The relentless F-bombs and verbal vulgarities permitted by the film’s R-rating are reasonably amusing, because they’re appropriate to Matt’s loutish personality, and the give-as-good-as-he-gets approach with which Mitch combats it. On the other hand, a needlessly explicit sequence in a morgue is the sort of over-the-top, tone-deaf misfire that we’d expect from Judd Apatow’s aggressively crude repertoire company: coarseness for the sheer sake of being distasteful, which brings the film to a screeching halt.

That issue aside, Gordon moves his film breezily along, wisely focusing on the various character dynamics. Efron is thoroughly convincing as the narcissistic Matt, stubbornly arrogant despite mounting evidence that he’s alienating everybody; we eagerly anticipate his epiphany, because it’s always satisfying to see bad boys get their comeuppance.

Daddario makes Summer spunky and resourceful, and it’s fun to watch her keep the cocky Matt at arm’s length. Rohrbach has a sparkling effervescence, and CJ’s sympathy toward Bass’ hapless Ronnie is quite sweet ... if frequently staged to maximize the latter’s embarrassment.

Hadera delivers the one truly “straight” character, with Stephanie often offering the pragmatic counsel that keeps everybody else (somewhat) grounded. Yahya Abdul-Mateen II is a hoot as Sgt. Ellerbee, the region’s actual beach cop, constantly trying to maintain his authority in the face of Mitch’s boundary challenges.

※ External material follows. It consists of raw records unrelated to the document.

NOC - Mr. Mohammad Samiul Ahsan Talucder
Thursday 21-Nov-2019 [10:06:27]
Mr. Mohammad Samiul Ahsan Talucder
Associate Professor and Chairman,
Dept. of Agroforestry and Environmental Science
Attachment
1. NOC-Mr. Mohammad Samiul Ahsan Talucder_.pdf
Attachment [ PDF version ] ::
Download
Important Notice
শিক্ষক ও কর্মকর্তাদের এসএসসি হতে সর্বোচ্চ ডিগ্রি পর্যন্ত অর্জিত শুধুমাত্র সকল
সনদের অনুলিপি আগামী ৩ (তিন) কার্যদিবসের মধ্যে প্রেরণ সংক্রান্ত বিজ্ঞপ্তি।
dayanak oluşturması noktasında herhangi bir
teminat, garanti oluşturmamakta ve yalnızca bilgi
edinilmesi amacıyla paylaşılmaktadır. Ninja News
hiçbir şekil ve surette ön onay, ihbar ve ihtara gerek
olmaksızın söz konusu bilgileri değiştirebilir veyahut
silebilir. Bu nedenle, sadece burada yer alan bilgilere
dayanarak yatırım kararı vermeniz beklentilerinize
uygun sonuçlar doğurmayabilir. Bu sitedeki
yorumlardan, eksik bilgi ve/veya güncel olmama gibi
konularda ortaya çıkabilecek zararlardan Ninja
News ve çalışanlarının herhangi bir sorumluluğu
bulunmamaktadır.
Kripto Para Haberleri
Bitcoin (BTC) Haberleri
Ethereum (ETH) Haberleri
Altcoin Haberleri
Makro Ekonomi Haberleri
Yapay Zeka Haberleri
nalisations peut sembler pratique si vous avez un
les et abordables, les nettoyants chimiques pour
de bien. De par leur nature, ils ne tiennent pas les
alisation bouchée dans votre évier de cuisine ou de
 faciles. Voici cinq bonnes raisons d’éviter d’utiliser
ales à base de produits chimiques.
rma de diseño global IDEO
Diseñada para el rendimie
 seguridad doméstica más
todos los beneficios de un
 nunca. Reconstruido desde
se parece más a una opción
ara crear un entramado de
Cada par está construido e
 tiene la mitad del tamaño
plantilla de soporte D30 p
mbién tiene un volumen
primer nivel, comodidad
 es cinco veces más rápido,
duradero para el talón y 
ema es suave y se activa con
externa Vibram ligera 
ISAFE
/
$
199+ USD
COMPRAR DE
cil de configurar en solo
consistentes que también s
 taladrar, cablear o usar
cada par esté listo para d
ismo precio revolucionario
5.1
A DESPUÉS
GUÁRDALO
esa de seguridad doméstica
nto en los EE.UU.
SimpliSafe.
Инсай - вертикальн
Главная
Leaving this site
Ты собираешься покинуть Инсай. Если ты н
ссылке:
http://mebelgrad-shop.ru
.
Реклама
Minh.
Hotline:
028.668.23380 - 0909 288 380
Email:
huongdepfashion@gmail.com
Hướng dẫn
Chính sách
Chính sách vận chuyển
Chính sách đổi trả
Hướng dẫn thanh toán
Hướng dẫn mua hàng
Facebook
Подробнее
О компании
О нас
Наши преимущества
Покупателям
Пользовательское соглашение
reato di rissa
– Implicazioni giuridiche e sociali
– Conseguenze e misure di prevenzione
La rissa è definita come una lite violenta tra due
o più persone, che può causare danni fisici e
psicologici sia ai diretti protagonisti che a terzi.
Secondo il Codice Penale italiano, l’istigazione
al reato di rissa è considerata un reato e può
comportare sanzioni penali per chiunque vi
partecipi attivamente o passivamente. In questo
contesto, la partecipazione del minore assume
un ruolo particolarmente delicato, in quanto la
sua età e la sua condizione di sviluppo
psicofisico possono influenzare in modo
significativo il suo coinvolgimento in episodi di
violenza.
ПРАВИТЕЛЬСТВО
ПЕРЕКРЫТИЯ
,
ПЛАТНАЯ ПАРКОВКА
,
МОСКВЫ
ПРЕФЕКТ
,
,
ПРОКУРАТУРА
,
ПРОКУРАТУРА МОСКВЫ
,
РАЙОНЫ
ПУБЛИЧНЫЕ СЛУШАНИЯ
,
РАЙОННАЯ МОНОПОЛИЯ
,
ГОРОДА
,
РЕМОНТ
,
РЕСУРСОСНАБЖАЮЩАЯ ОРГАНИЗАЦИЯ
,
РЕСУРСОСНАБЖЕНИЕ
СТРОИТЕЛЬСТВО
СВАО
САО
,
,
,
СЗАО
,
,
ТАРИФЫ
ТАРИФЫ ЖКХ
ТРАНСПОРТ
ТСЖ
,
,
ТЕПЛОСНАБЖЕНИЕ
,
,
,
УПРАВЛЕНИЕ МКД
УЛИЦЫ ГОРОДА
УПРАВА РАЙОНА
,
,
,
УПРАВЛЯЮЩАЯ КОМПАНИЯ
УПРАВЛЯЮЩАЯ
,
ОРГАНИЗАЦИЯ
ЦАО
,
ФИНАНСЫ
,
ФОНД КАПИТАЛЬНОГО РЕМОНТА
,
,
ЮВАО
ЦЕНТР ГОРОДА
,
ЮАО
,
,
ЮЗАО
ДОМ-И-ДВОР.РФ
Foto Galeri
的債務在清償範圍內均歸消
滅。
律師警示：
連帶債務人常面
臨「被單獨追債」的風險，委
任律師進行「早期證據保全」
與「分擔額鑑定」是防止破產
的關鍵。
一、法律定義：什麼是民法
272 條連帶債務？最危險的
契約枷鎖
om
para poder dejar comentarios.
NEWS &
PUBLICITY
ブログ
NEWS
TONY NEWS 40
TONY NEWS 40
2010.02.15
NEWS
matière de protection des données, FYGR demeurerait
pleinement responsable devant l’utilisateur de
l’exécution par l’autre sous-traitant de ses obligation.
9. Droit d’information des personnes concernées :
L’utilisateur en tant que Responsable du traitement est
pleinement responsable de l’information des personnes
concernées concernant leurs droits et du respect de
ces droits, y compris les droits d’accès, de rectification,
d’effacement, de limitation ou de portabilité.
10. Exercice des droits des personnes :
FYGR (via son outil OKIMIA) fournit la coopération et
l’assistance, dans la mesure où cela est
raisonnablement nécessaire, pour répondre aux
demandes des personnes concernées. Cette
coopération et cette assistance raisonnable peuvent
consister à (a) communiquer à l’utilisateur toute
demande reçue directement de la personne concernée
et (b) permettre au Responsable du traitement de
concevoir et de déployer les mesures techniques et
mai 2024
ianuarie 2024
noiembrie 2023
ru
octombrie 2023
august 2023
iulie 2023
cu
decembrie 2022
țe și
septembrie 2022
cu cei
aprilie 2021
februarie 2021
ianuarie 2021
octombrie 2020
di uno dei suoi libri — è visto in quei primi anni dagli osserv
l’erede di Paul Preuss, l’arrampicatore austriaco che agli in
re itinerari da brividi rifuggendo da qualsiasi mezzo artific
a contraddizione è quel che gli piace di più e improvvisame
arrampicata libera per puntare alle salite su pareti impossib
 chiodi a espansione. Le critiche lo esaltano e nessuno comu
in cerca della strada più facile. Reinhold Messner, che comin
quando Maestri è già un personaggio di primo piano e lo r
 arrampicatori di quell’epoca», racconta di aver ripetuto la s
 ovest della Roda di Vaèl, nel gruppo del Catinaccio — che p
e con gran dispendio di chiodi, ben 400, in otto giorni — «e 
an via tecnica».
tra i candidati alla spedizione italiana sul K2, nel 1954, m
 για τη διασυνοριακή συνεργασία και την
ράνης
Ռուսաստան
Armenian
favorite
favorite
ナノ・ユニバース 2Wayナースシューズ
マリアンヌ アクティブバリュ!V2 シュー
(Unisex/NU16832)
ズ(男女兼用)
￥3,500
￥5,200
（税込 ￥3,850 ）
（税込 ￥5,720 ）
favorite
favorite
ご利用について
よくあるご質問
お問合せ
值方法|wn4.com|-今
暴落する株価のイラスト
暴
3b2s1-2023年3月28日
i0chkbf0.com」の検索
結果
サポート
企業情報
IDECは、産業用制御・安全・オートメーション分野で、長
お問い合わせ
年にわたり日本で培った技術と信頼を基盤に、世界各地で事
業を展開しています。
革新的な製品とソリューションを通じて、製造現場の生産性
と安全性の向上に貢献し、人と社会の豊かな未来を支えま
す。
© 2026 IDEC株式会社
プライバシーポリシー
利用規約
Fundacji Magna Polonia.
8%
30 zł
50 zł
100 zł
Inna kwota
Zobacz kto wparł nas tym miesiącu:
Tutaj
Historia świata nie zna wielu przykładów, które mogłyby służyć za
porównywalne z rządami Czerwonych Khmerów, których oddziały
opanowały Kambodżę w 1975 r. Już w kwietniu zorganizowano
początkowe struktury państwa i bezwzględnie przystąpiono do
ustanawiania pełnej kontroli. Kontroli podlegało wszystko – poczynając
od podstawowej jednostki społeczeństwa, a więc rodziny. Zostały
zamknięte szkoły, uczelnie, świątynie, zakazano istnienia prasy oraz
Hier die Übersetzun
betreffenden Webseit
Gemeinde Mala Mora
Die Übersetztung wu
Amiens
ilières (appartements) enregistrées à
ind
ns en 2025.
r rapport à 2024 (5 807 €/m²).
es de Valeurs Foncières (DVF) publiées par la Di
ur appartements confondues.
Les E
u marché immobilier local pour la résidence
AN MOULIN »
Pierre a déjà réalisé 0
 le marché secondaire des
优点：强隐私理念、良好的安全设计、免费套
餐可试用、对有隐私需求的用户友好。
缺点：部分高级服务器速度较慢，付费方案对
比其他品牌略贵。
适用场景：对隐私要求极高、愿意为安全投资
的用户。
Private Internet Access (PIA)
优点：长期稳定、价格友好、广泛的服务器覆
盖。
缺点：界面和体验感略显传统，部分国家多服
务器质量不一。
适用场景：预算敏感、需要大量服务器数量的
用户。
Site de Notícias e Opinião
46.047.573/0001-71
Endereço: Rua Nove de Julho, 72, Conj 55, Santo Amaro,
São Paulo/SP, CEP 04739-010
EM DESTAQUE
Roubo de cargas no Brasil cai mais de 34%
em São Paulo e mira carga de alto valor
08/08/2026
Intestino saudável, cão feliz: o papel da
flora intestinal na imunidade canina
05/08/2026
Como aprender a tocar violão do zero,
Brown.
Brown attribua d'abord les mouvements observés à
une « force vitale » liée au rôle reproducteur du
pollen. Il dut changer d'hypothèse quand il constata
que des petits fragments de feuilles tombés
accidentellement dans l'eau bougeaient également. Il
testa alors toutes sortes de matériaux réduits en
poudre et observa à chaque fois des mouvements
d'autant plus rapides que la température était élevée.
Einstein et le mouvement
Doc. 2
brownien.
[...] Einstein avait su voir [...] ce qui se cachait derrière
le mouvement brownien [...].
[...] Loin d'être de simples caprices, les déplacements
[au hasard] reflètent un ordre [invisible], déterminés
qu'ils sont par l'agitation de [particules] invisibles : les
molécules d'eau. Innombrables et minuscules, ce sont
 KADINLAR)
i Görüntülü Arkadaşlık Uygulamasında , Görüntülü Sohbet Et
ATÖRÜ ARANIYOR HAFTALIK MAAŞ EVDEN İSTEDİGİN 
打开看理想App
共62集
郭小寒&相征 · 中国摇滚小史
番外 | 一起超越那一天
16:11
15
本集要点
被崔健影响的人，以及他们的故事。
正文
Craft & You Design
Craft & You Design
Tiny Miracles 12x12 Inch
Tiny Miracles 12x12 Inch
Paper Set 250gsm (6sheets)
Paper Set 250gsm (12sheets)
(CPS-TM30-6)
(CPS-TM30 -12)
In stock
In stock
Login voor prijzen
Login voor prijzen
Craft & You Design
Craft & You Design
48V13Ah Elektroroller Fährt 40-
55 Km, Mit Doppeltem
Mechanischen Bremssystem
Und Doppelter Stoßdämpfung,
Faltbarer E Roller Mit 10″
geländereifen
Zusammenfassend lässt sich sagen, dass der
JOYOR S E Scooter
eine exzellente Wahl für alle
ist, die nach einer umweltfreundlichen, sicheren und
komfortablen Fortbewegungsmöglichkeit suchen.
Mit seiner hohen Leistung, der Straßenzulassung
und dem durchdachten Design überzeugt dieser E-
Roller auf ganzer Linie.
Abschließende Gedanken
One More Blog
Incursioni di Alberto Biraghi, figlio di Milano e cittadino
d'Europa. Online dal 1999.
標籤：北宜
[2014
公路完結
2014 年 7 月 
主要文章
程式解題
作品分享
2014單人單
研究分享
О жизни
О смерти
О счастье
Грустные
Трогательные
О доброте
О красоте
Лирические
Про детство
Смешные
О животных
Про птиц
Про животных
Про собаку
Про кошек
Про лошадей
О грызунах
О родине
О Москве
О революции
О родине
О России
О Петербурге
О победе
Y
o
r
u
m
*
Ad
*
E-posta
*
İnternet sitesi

Gordon and his scripters also find time to insert a couple of respectful cameo appearances. (What are the odds that two current high-profile films would high-five David Hasselhoff?)

The Florida and Georgia locations are undeniably gorgeous, and Gordon takes every opportunity to showcase scores of buff bods and scantily clad lovelies. The manner in which Mitch and his gang handle the crime-laden subplot is improbable stuff and nonsense, but everybody plays their roles with a wink and a nod, as if — even within their own universe — they’re fully aware of the core absurdities.

Too bad our real-world visits to the beach can’t be this much fun.